Determine how many lines in the material below contain the word "Directors", and give that number without comment.

==================================================

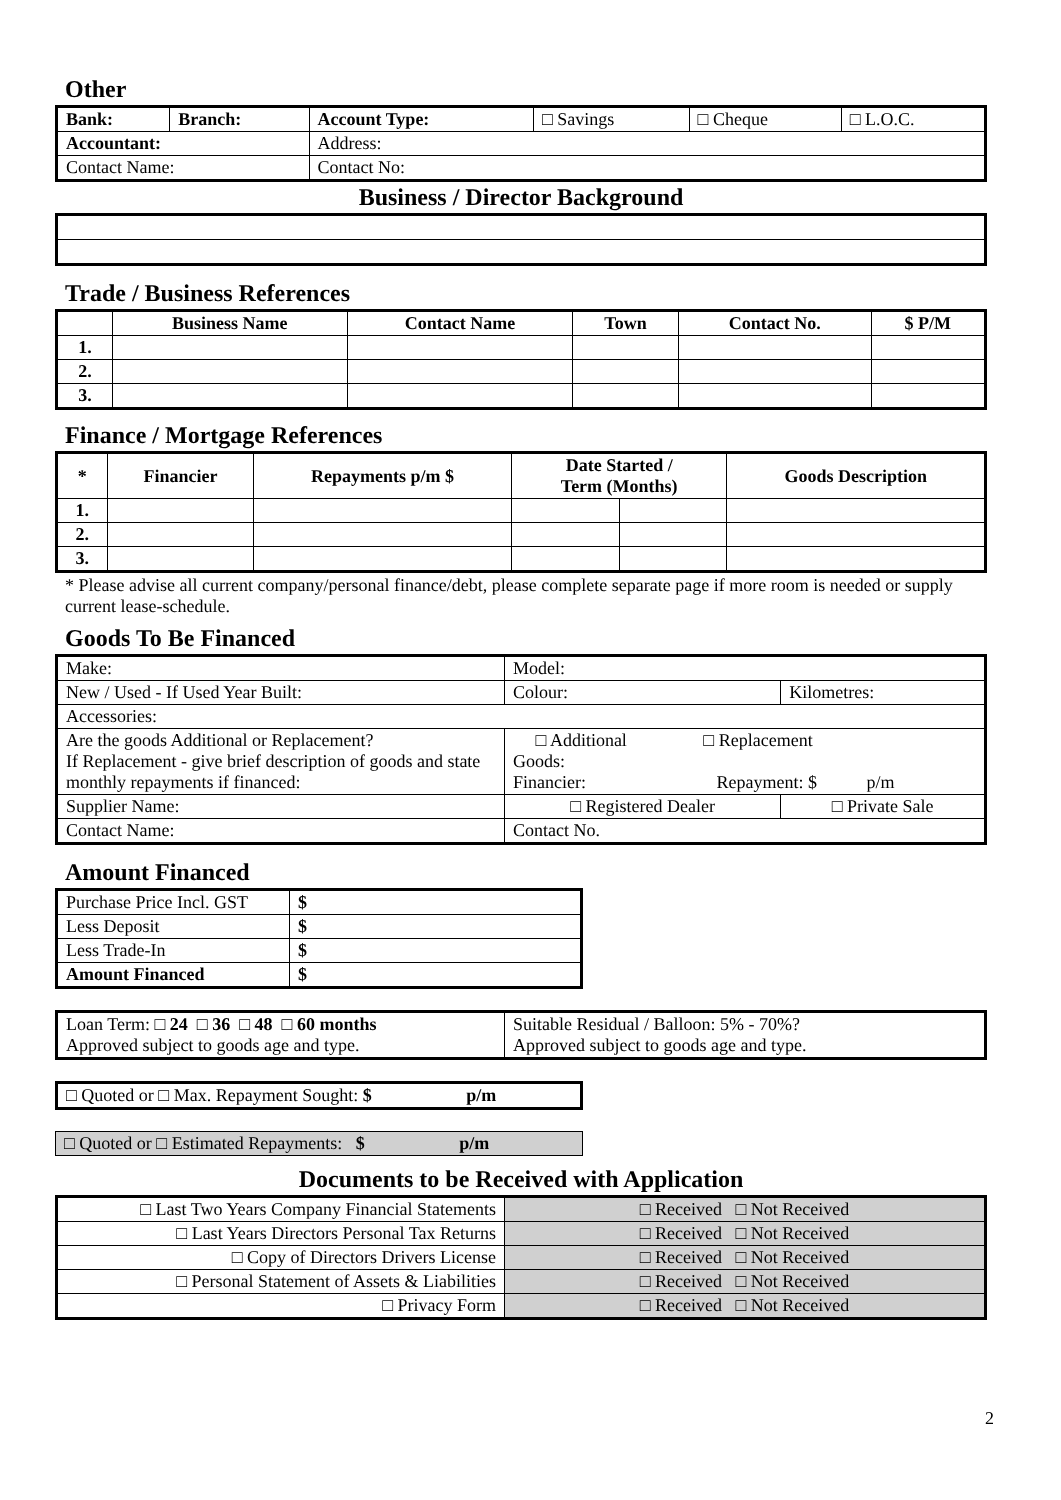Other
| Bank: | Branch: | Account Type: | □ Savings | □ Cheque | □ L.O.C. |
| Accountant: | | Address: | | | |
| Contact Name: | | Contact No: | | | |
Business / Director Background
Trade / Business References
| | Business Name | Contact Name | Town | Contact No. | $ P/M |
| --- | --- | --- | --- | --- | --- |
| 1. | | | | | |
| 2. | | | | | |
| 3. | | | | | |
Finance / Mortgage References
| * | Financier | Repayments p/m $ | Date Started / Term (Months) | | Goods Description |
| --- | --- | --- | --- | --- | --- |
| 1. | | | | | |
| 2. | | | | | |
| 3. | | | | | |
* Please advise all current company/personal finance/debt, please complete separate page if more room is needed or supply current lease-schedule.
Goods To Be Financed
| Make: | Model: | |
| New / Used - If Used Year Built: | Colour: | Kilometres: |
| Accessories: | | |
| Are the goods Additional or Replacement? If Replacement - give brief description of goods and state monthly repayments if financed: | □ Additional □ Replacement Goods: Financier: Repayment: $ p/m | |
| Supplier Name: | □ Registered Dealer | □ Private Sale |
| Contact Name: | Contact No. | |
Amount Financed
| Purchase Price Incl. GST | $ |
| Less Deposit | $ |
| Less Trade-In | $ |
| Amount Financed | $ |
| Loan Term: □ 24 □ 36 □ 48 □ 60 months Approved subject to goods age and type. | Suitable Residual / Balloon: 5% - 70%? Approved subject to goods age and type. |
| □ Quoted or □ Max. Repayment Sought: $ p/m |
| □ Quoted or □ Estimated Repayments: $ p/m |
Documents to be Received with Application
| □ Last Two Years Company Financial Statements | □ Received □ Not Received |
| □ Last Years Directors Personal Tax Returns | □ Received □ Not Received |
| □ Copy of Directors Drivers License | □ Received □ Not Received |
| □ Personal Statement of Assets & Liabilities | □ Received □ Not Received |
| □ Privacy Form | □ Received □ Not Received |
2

==================================================

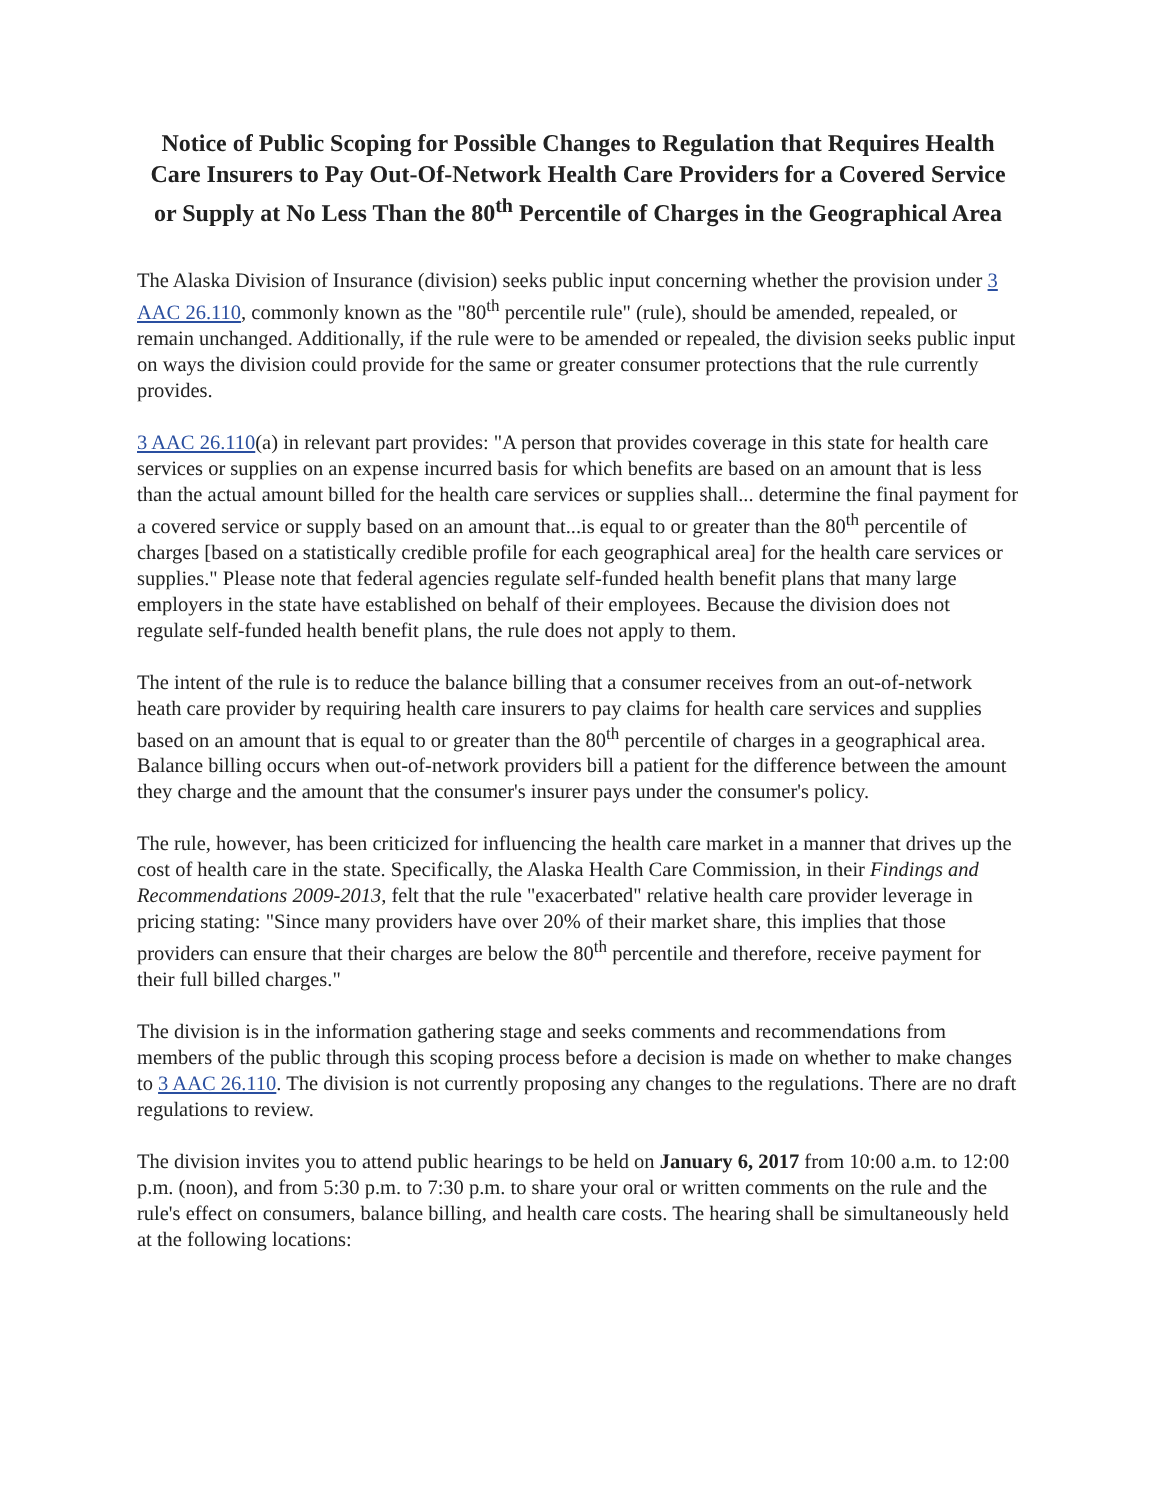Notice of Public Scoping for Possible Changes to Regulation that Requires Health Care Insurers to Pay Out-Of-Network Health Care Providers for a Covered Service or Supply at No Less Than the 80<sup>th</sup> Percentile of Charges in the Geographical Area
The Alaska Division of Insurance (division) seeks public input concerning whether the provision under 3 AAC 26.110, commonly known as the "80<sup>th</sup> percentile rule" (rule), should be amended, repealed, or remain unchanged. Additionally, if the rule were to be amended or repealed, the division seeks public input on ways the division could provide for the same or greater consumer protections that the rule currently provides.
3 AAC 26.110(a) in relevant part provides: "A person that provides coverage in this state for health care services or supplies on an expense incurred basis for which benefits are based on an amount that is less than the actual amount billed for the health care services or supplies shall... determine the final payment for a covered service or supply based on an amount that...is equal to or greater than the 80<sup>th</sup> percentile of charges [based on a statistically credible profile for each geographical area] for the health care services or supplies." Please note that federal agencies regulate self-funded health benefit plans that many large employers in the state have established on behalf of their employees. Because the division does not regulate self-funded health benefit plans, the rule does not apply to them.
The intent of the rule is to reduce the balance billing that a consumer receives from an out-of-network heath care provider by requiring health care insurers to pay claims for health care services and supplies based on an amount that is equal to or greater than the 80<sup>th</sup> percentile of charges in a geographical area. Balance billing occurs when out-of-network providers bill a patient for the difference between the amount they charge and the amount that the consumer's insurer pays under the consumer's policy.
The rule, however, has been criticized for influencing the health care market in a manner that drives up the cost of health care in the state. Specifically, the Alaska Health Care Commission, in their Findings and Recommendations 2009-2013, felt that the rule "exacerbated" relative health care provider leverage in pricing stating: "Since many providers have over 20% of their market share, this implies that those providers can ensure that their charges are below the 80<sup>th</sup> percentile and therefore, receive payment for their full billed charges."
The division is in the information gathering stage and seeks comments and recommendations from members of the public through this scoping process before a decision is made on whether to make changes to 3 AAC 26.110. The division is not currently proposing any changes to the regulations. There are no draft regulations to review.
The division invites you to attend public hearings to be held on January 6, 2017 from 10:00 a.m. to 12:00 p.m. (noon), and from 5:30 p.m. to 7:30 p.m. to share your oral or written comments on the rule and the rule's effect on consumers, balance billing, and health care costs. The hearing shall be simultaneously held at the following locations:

==================================================

**Written solution:**
2